I haven't had that problem. I just code something up, and poke around to understand some of the terms that it's talking about. Then I start reading about error return codes, why them happen, what kinds of parameters actually mean, etc. No examples are usually needed as long as documentation is complete

The most frustrating things are things that are undocumented at all and only have examples. What the hell kind of shitty documentation is just examples with no idea what parameters could or shouldn't be?!

Sometimes, I just wanna remind myself how to use xargs for some command text replacement in a random one-liner on the terminal.

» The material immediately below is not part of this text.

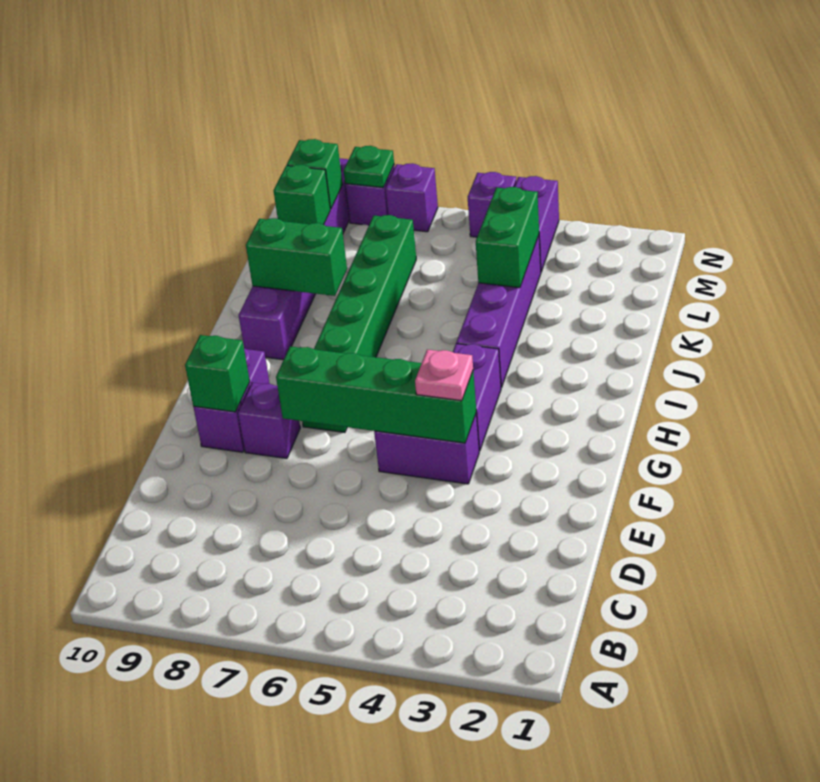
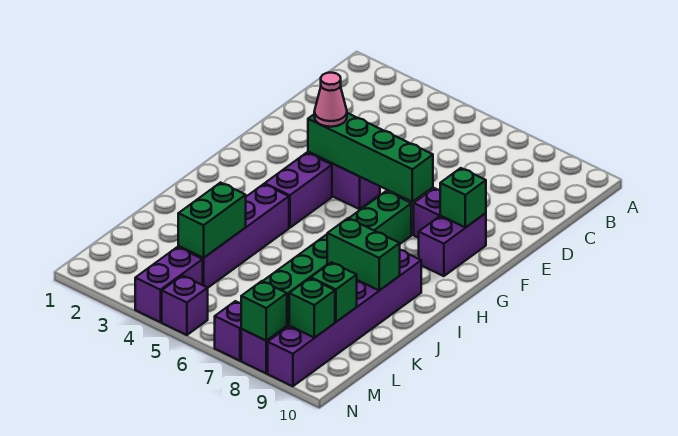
pink 1x1 plate [415,350,473,401] -> pink 1x1 cone [314,73,347,127]
green 1x1 plate [344,146,394,188] -> green 1x1 brick [241,281,287,341]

If I tried to do that with man... I'd have to read (in alphabetical order) the documentation for 6 different command flags. That's how far I'd go to read about the flag -- to actually use it, I'd have to experiment with the command flag until I figured out the actual syntax using my imagination.

Let's say instead that I am in a rush... so I'm skipping that time-consuming process and instead scrolling furhter down for some practical examples... one full page later I find a bunch! ... Except there's only 4 and none of them demonstrate what I need (the syntax is completely different). The docs wasted my time exactly when I most needed it NOT to do that. If I'd instead just googled "xargs replacement example", I would have gotten something I can copy/paste in seconds and could have gotten on with my life!

The moral of the story is this: Don't tell without showing. Don't show without telling. Do both if your goal is to be understood.

  • Once you have something working the way you like, make your own example and put it on a github repo named "today-i-learned". Then you can refer to it as your own documentation for yourself.

  • > I'd have to read (in alphabetical order) the documentation for 6 different command flags.

    You now you don't need to skim a man page like a physical directory? It's in a computer, just search for the flag you want to use.